Now, see her eyes: how they burn with
the fires of madness as she thrusts
her loins upon that red, horned beast.
But what wild offspring bursts
from this union to gnash its teeth
upon the sands of the abyss?
And I … I divert mine eyes
from her, lest I quench my thirst
upon her beckoning lips.
Michael Bugg
The George Orwell Award
For best Orwellian (Bradburyian?) portrayal of a post-apocalyptic future. At least there are still trees in 2055
He rushed into the park woods, hyperventilating. The police raid had trapped every other cell member, and now their dogs had his scent. Left hand clutching the Sacred Vessel, he swore loyalty to Great-uncle Gabriel Daniel’s defiant proclamation from when the Order had been outlawed in 2055. The exposed oak roots caught his foot; his left wrist broke the fall but shattered the glass tube of the Sacred Vessel. Shards severed the ulnar artery, blending his blood with the tube’s red liquid. With life ebbing away, he faintly heard his epitaph: “Got him, Sarge — the last of the Fahrenheit People.”
Hugh Quetton
The Vince Vaughn Award
For best step-by-step instructions on how to complete a devastating practical joke
Breaking the news
\"I've been thinking of a funny thing to do to someone.\" Rob said.

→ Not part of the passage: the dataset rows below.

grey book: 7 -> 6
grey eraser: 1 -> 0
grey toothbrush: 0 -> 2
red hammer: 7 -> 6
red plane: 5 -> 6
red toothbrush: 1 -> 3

He always had these ideas.
OK, what is it?
What are you implying? That little phrase. No matter what someone asks you, your first response is that question.
How was your weekend?
What are you implying?
New haircut?
OK, not too bad. That's funny.
Sure it is, try it.
OK, well, um, ask me a question.
Have you ever considered raising a child that wasn't your own?
What are you implying?
I got your wife pregnant, and I couldn't think of an easier way to tell you.
Damon Waters
The Sylvia Plath Award
For the most well written short story that makes us want to off ourselves
Mama, she knew everything and then some.
She could can the best peaches, grow English roses and make Crepes Suzettes.

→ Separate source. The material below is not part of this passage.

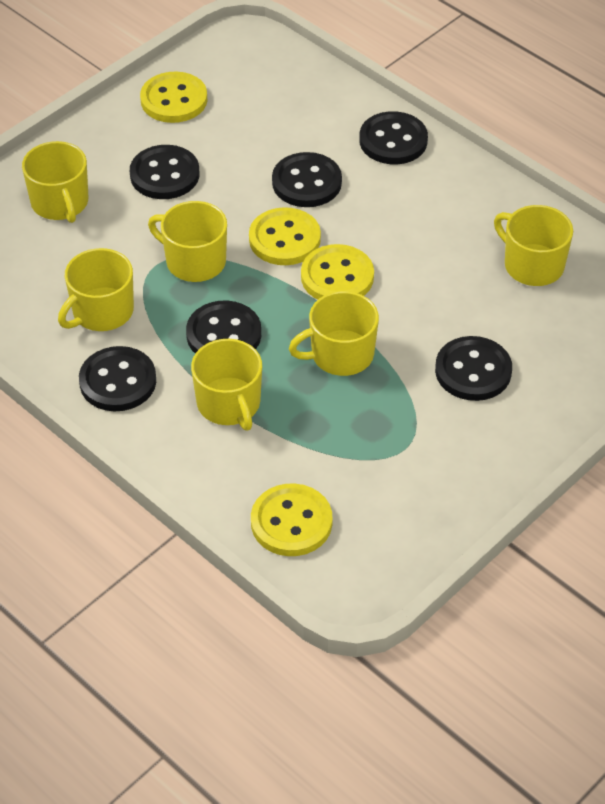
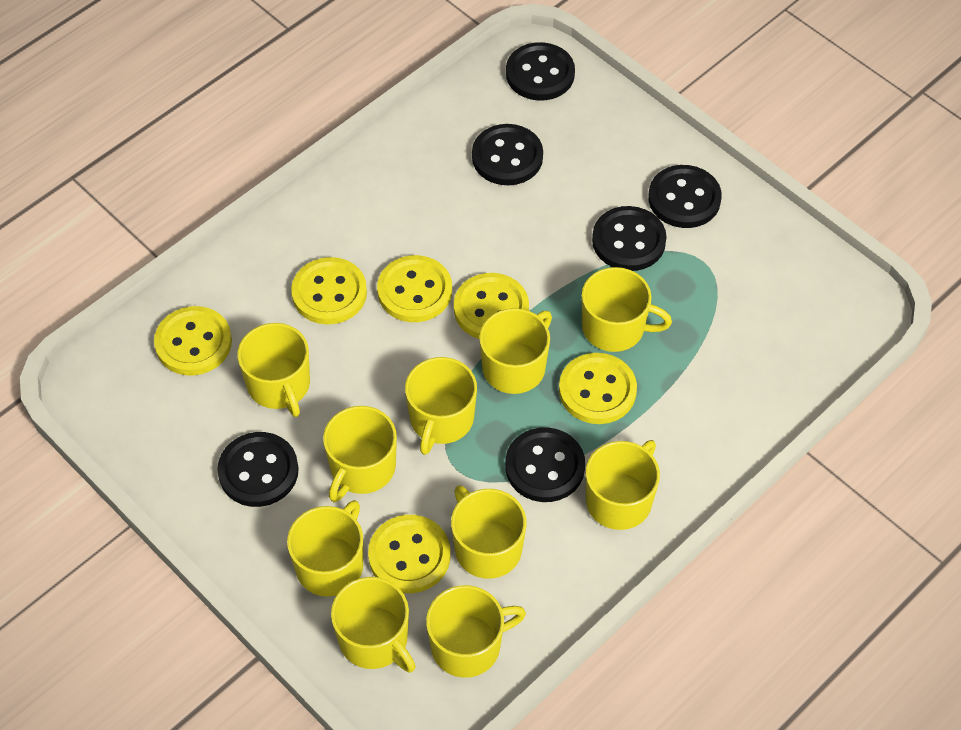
yellow button: 4 -> 6
yellow mug: 6 -> 10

Oh, she could pick a “Heritage” from a “Homere,” spot the first towhee and recite perfect prose.
Mama always knew who did what, went where, what for and how long.
Daresay she even knew Little Boy’s Daddy was going to be a dopehead before he himself saw he was headed that way.
Mama, she knew everything.
Everything that is except that Papa was dying. That fact she chose to ignore when everyone else could see it plain as day.
M. Estaville
The Sigmund Freud Award
For best stroking of our ego, and best use of our classifieds section
The Other End of the Line
2:03 a.m. Out the door.
Harsh.
Drunk again. So what else is old?
This time o’ night … the worst. Bars closed, didn’t score. Nothin’.
Good ol’ VC Reporter. Price is right. Rag feels rough. Scan the cover. ’Nother serious, mysterious issue.
Flippin’ pages. Focus. SOS: Holistic health. Local eateries. Music scene. Hell with it.
Flip to back: Personals. Adult en’ertainment. Massage. Now yer talkin’.
Zoom: I’m ready; are you? Demanding mistress will whip you into submission. You like pain? Satisfaction guaranteed.
Damn.
Greasy payphone. Dial. Focus!
Ringing. Pick up!
“U.S. Army recruiting, can I help you?”